JP2007198991A - Autoanalyzer - Google Patents

Abstract

<P>PROBLEM TO BE SOLVED: To solve the problem, wherein since a specimen is diluted or increased for remeasurement in a conventional autoanalyzer, when the measuring result of a substance to be inspected exceeds the measuring limit of the autoanalyzer by a first measurement, a time twice that is the normal time is required in the measurement of the specimen, when remeasurement is performed that becomes the cause for delaying clinical decision of specimen requiring urgency in report. <P>SOLUTION: The autoanalyzer is provided with a means for indicating analysis, in a combination of the different amount of the specimen, with respect to the specific substance to be inspected of a preliminarily indicated specific specimen and a function for continuously measuring the same substance to be inspected in a different amount of the specimen, according to the indication, without waiting for the measuring result in the first amount of the specimen. <P>COPYRIGHT: (C)2007,JPO&INPIT

Description

  The present invention relates to an automatic analyzer, and more particularly to an automatic analyzer used for measurement of a patient sample that requires urgent reporting of results.

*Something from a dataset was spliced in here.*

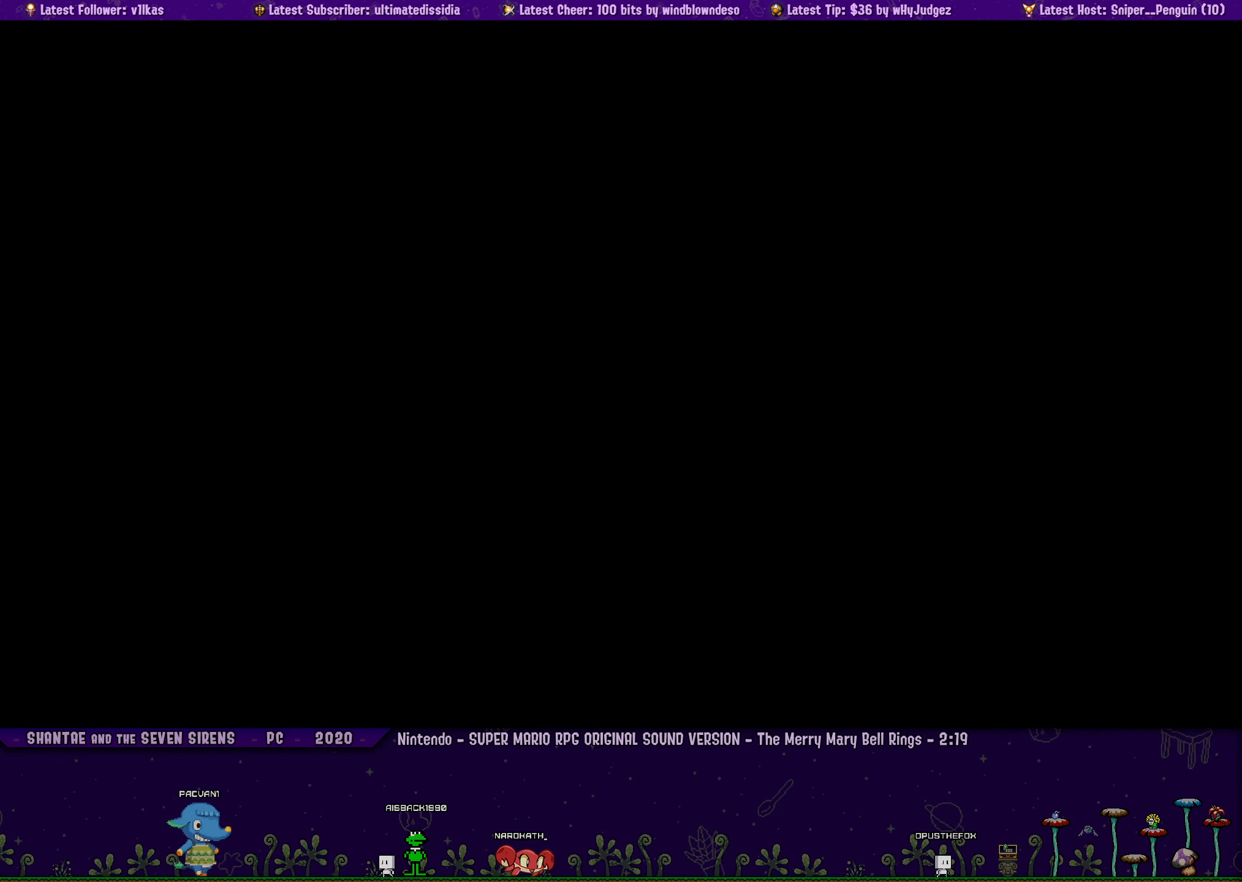
{"buttons": [], "left_stick": "center", "events": [[83, "DPAD_RIGHT", "down"], [233, "DPAD_RIGHT", "up"]]}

  Automatic analyzers are broadly divided into biochemical analyzers and immune analyzers. All are the same until the test substance in the biological sample such as blood, urine, and body fluid and the reagent that reacts with the test substance are mixed in the reaction container to generate the reaction substance. Utilizes the fact that the color changes depending on the reaction, irradiates light and measures the absorbance to quantitatively analyze the test substance, and converts the measured value into a concentration and outputs it. On the other hand, the immunoanalyzer includes a fluorescent labeling substance contained in the reagent, and chemically or electrically emits the labeling substance, and measures the amount of luminescence with a photomultiplier tube or the like.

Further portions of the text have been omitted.